▸ **TEKS ACUAN**

============

Powered By Blogger

Selasa, 09 Agustus 2011

linguistik terapan

BAB I
PENDAHULUAN
A. Latar Belakang Masalah
Dewasa ini, mengemukakan pendapat bagi setiap orang adalah sebuah kebebasan. Tidak ada lagi pengekangan dalam berpendapat. Semua orang bebas mengeluarkan unek-uneknya dengan berbagai cara. Mulai hanya gurauan-gurauan kecil di warung kopi hingga mengeluarkan pendapat dengan cara berkelompok dalam skala besar dan terkonsentrasi di suatu tempat tertentu. Untuk menyampaikan pendapat sekelompok orang, yang menganggap adanya ketimpangan atau kekeliruan mengenai sesuatu yang menyangkut diri mereka. Aktivitas seperti ini pada saat sekarang lazim dilakukan dan disebut dengan unjuk rasa.
Maraknya aksi unjuk rasa sekarang ini tentu saja merupakan sebuah fenomena sosial, politik maupun budaya yang setiap saat terus-menerus mengalami perkembangan. Unjuk rasa yang mulai ramai kembali sejak digulirkannya orde reformasi pada 1998 tentu telah mengalami berbagai perubahan. Apalagi, jika dibandingkan dengan unjuk rasa yang terjadi pada masa-masa sebelum orde baru. Unjuk rasa yang biasanya dimotori oleh mahasiswa dan lembaga-lembaga swadaya masyarakat merupakan fenomena yang mempunyai keistimewaan untuk diteliti dari berbagai sudut pandang keilmuan.

============

▸ **DAFTAR BARIS**
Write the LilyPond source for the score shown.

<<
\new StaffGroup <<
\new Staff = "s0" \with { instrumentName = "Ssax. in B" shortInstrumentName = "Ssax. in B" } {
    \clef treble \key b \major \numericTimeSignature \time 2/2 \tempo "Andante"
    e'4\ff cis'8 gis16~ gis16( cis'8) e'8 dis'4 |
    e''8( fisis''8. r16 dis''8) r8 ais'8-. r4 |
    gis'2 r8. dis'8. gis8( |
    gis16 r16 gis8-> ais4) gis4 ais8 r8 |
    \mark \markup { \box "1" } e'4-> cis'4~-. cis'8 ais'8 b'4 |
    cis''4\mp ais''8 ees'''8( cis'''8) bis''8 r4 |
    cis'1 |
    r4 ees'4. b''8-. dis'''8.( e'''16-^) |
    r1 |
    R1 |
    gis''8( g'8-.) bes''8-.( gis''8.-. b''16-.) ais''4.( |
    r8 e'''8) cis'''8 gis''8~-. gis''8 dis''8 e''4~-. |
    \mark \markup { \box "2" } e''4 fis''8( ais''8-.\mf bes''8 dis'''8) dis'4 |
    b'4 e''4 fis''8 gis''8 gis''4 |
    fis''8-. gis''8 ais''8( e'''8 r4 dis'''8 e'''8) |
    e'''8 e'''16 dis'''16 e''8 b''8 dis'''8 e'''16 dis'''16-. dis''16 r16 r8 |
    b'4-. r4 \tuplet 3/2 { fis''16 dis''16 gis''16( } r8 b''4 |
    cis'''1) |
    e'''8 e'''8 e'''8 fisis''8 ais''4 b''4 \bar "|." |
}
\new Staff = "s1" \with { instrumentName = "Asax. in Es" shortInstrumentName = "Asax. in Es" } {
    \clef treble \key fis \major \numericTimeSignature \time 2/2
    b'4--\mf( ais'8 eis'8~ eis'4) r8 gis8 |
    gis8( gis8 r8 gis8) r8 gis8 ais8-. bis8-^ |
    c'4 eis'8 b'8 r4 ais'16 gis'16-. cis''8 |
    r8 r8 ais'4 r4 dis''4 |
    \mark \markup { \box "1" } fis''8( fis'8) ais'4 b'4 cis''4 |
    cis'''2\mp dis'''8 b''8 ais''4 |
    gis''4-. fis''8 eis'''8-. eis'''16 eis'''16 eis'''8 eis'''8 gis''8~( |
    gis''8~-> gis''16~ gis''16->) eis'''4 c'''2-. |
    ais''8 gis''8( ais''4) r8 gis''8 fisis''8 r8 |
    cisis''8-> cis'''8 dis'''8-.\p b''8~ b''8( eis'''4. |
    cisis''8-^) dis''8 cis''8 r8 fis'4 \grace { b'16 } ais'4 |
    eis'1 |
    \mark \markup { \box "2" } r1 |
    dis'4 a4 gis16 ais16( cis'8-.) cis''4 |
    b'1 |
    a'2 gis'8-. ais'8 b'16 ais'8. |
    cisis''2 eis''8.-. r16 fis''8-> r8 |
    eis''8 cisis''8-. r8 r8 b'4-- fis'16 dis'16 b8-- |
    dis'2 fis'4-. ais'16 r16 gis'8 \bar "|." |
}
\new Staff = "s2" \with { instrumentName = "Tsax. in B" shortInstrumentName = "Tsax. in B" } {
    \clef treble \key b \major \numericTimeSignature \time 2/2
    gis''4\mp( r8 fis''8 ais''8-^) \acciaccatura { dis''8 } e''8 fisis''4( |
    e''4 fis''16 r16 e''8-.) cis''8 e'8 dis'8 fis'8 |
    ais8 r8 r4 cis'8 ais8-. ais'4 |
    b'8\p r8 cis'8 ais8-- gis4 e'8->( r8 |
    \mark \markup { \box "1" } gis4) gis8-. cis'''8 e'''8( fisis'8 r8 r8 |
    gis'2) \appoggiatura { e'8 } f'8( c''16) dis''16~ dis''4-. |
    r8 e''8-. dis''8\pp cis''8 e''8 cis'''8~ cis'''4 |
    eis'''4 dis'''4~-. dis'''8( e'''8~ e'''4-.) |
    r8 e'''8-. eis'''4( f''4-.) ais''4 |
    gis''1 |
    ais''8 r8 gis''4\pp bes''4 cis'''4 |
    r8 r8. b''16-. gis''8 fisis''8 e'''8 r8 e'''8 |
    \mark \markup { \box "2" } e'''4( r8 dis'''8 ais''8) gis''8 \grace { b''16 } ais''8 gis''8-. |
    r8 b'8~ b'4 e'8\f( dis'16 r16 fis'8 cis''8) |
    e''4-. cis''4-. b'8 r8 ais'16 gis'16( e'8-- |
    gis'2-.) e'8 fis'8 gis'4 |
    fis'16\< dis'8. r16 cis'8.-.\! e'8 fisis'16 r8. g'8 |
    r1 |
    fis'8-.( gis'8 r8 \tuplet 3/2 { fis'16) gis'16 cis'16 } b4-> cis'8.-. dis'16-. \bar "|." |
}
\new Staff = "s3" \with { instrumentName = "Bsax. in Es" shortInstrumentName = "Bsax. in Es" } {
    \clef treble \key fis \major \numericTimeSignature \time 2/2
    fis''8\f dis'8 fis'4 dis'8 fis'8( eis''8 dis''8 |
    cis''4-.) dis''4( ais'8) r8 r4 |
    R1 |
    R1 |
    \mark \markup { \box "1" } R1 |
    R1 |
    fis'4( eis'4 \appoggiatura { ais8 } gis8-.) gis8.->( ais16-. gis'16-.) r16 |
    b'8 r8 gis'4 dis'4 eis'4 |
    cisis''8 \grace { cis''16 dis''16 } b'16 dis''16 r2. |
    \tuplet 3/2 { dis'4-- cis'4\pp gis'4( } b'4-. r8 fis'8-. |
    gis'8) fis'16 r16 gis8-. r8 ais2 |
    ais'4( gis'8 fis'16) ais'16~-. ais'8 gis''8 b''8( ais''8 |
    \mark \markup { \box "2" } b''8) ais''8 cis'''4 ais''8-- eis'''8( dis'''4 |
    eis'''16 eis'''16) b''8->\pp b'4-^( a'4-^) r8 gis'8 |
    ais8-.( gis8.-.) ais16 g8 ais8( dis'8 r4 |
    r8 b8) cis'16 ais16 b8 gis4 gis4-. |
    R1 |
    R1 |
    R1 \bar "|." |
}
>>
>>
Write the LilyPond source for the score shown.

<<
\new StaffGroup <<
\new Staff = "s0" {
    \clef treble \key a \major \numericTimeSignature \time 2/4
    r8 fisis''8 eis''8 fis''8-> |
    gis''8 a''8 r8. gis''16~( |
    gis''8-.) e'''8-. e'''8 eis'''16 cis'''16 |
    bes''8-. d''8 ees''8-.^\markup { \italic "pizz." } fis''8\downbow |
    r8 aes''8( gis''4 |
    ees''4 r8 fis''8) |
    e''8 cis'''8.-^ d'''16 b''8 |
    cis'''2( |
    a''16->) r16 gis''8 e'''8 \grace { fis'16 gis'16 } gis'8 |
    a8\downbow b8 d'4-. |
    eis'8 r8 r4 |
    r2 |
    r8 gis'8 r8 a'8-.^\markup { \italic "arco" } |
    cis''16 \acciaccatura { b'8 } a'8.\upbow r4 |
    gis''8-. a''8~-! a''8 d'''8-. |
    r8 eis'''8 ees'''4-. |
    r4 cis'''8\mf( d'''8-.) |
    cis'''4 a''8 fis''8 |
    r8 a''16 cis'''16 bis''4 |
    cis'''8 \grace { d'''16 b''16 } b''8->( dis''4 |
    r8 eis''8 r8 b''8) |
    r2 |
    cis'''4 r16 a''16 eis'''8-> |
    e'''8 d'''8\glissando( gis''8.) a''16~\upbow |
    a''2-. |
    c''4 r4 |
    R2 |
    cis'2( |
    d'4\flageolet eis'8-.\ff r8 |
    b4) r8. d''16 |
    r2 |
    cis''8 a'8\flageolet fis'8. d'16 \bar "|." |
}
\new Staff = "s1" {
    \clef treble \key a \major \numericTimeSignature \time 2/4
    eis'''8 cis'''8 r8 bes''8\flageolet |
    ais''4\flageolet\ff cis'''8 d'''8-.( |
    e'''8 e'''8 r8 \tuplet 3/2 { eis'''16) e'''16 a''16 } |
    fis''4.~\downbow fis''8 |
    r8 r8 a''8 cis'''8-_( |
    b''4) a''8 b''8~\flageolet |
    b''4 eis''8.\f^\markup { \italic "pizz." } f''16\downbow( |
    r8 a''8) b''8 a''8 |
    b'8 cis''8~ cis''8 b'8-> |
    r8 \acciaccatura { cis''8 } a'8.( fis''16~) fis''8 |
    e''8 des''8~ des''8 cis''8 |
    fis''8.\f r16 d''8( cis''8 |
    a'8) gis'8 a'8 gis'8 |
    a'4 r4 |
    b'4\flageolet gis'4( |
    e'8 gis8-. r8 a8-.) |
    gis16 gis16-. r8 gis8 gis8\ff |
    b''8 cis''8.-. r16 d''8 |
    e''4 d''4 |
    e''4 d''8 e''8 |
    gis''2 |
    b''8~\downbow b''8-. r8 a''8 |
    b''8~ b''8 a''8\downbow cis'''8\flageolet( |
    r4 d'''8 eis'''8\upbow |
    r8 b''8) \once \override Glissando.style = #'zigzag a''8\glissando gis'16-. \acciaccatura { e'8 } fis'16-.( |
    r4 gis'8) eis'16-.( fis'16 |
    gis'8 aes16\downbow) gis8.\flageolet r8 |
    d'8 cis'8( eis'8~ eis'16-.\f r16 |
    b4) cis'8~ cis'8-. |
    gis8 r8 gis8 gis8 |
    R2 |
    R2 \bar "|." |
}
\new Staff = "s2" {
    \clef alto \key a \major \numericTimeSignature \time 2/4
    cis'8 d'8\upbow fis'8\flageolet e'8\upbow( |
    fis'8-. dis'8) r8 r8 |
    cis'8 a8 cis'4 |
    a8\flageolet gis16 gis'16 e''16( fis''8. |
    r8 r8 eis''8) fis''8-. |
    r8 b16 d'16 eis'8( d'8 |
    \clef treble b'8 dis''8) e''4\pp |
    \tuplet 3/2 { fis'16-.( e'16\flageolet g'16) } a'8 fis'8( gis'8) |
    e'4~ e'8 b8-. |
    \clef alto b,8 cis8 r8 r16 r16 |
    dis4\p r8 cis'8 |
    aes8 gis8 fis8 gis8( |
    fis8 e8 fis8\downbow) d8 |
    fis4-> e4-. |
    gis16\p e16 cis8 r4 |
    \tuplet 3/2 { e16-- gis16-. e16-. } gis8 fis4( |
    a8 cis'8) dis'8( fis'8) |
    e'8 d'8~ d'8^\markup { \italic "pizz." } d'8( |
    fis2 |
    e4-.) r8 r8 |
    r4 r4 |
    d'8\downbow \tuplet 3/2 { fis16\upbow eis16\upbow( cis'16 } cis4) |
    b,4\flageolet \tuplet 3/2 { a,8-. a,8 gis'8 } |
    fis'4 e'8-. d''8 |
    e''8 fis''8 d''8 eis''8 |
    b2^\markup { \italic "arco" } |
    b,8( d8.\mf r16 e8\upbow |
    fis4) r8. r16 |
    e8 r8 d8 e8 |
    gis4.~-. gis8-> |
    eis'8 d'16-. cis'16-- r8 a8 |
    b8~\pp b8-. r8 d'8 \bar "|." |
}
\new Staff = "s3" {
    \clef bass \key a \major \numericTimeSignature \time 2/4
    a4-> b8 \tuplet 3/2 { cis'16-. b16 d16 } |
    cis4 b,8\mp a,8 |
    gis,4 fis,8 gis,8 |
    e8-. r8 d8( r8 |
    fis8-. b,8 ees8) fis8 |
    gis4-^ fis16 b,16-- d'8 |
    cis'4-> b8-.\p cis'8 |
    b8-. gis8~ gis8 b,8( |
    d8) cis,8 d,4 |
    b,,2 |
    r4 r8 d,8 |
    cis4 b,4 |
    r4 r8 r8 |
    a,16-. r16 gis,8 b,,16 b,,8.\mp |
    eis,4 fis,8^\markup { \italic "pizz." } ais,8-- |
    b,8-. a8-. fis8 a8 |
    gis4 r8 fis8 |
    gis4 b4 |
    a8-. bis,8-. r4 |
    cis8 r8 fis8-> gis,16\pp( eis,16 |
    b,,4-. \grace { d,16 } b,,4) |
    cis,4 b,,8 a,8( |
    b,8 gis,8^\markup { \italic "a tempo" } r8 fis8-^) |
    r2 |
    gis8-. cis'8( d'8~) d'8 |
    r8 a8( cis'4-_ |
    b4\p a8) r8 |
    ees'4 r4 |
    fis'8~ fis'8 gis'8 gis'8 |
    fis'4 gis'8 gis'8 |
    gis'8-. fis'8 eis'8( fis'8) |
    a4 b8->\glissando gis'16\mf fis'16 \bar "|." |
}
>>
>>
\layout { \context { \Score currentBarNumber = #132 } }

============

▸ **PERSYARATAN**
Tolong lanjutkan teks tentang unjuk rasa di atas, dimulai setelah kalimat terakhirnya.

▸ **JAWABAN**
Di balik berbagai kenyataan-kenyataan tentang unjuk rasa di atas, secara kebahasaan unjuk rasa juga memiliki kekhasan tersendiri. Bahasa-bahasa yang digunakan untuk menyampaikan pendapat para pengunjuk rasa merupakan sebuah objek kajian bahasa yang menarik. Kesatuan bahasa tersebut membentuk sebuah wacana yang merupakan ranah kajian dari analisis wacana.
Untuk itu dalam makalah ini akan digunakan analisis wacana kritis sebagai pisau dalam mengupas wacana bahasa pengunjuk rasa. Salah satu kelebihan analisis wacana kritis dibandingkan dengan analisis wacana yang lain (analisis wacana biasa) adalah kemampuannya menguak lebih dalam isi wacana. Dengan pendekatan interdisipliner, analisis wacana kritis mampu menggali ideologi dan pengetahuan yang tersembunyi di balik suatu wacana.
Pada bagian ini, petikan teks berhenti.